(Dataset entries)

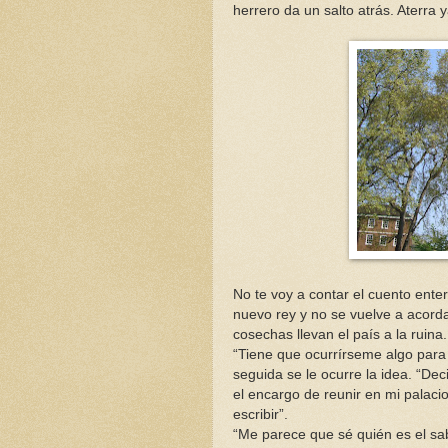
herrero da un salto atrás. Aterra 
No te voy a contar el cuento ente
nuevo rey y no se vuelve a acorda
cosechas llevan el país a la ruina
“Tiene que ocurrírseme algo para 
seguida se le ocurre la idea. “Dec
el encargo de reunir en mi palacio
escribir”.
“Me parece que sé quién es el sa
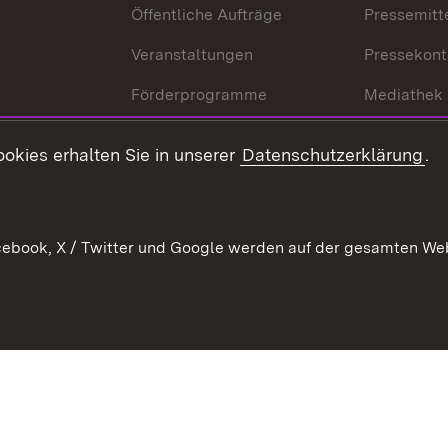
Öffentliche Aufträge
Pressemitt
Veranstaltungen
Pressekont
Förderprogramme
Mediathek
Kontakt
okies erhalten Sie in unserer
Datenschutzerklärung
.
Anfahrt
ebook, X / Twitter und Google werden auf der gesamten Webs
Kontakt
Datenschutz
Benutzungshinweise
Erkläru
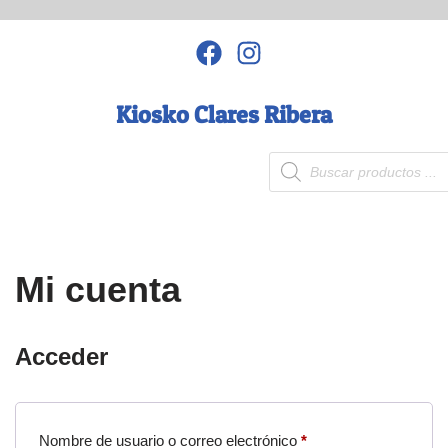
Saltar
al
contenido
Kiosko Clares Ribera
Mi cuenta
Acceder
Nombre de usuario o correo electrónico
*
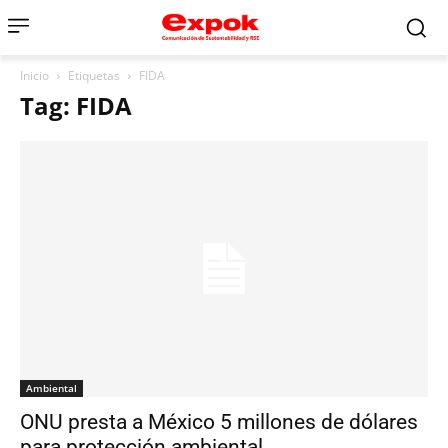
Inicio
Etiquetas
FIDA
Tag: FIDA
Ambiental
ONU presta a México 5 millones de dólares
para protección ambiental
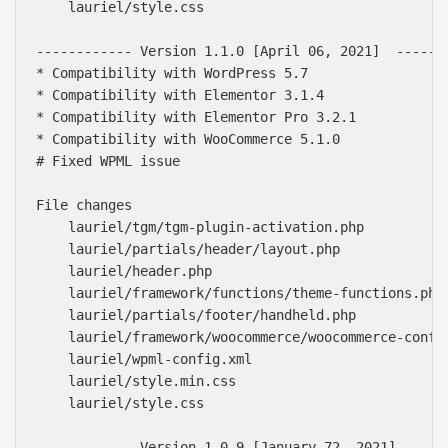
    lauriel/style.css

------------ Version 1.1.0 [April 06, 2021]  -------
* Compatibility with WordPress 5.7

* Compatibility with Elementor 3.1.4

* Compatibility with Elementor Pro 3.2.1

* Compatibility with WooCommerce 5.1.0

# Fixed WPML issue

File changes

    lauriel/tgm/tgm-plugin-activation.php

    lauriel/partials/header/layout.php

    lauriel/header.php

    lauriel/framework/functions/theme-functions.php

    lauriel/partials/footer/handheld.php

    lauriel/framework/woocommerce/woocommerce-config
    lauriel/wpml-config.xml

    lauriel/style.min.css

    lauriel/style.css

------------ Version 1.0.9 [January 72, 2021]  -----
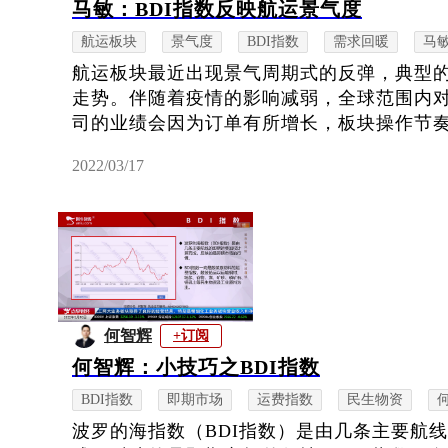
马敏：BDI指数反映航运景气度
航运板块
景气度
BDI指数
需求回暖
马
航运板块最近出现景气周期式的反弹，典型的
走势。伴随着疫情的影响减弱，全球范围内
司的业绩会因为订单有所增长，板块操作节奏
2022/03/17
何智辉
+订阅
何智辉：小技巧之BDI指数
BDI指数
即期市场
运费指数
民生物资
波罗的海指数（BDI指数）是由几条主要航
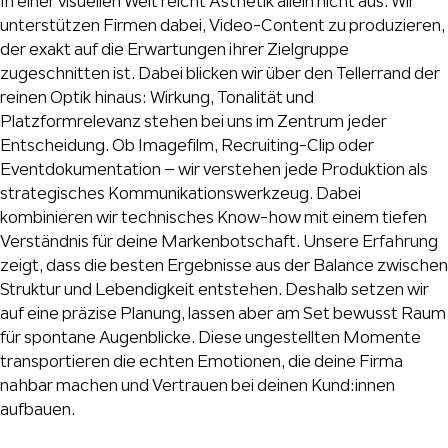
In einer visuellen Welt reicht Ästhetik allein nicht aus. Wir
unterstützen Firmen dabei, Video-Content zu produzieren,
der exakt auf die Erwartungen ihrer Zielgruppe
zugeschnitten ist. Dabei blicken wir über den Tellerrand der
reinen Optik hinaus: Wirkung, Tonalität und
Platzformrelevanz stehen bei uns im Zentrum jeder
Entscheidung. Ob Imagefilm, Recruiting-Clip oder
Eventdokumentation – wir verstehen jede Produktion als
strategisches Kommunikationswerkzeug. Dabei
kombinieren wir technisches Know-how mit einem tiefen
Verständnis für deine Markenbotschaft. Unsere Erfahrung
zeigt, dass die besten Ergebnisse aus der Balance zwischen
Struktur und Lebendigkeit entstehen. Deshalb setzen wir
auf eine präzise Planung, lassen aber am Set bewusst Raum
für spontane Augenblicke. Diese ungestellten Momente
transportieren die echten Emotionen, die deine Firma
nahbar machen und Vertrauen bei deinen Kund:innen
aufbauen.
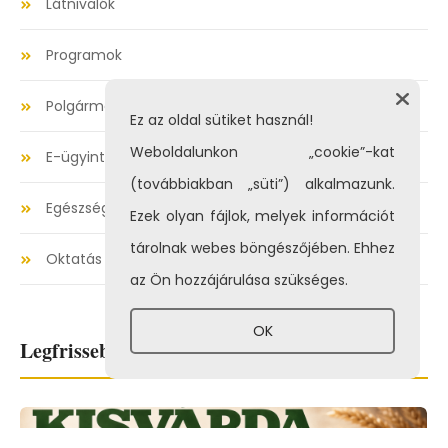
Látnivalók
Programok
Polgármesteri hivatal
Ez az oldal sütiket használ!
Weboldalunkon „cookie”-kat
E-ügyintézés
(továbbiakban „süti”) alkalmazunk.
Egészségügy
Ezek olyan fájlok, melyek információt
tárolnak webes böngészőjében. Ehhez
Oktatás
az Ön hozzájárulása szükséges.
OK
Legfrissebb híreink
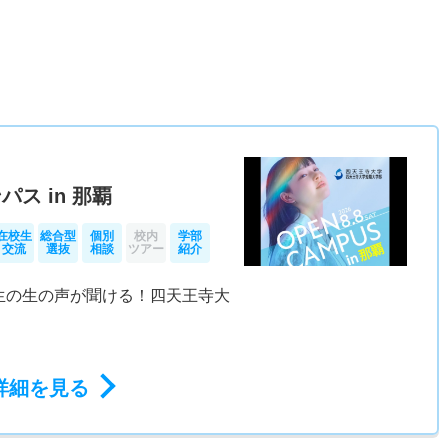
）
ス in 那覇
在校生
総合型
個別
校内
学部
交流
選抜
相談
ツアー
紹介
生の生の声が聞ける！四天王寺大
詳細を見る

Required action: Throughout the records, the word "Compatibility" shows up on certain lines. Report how many lines, with only the number.

Problem solution: 4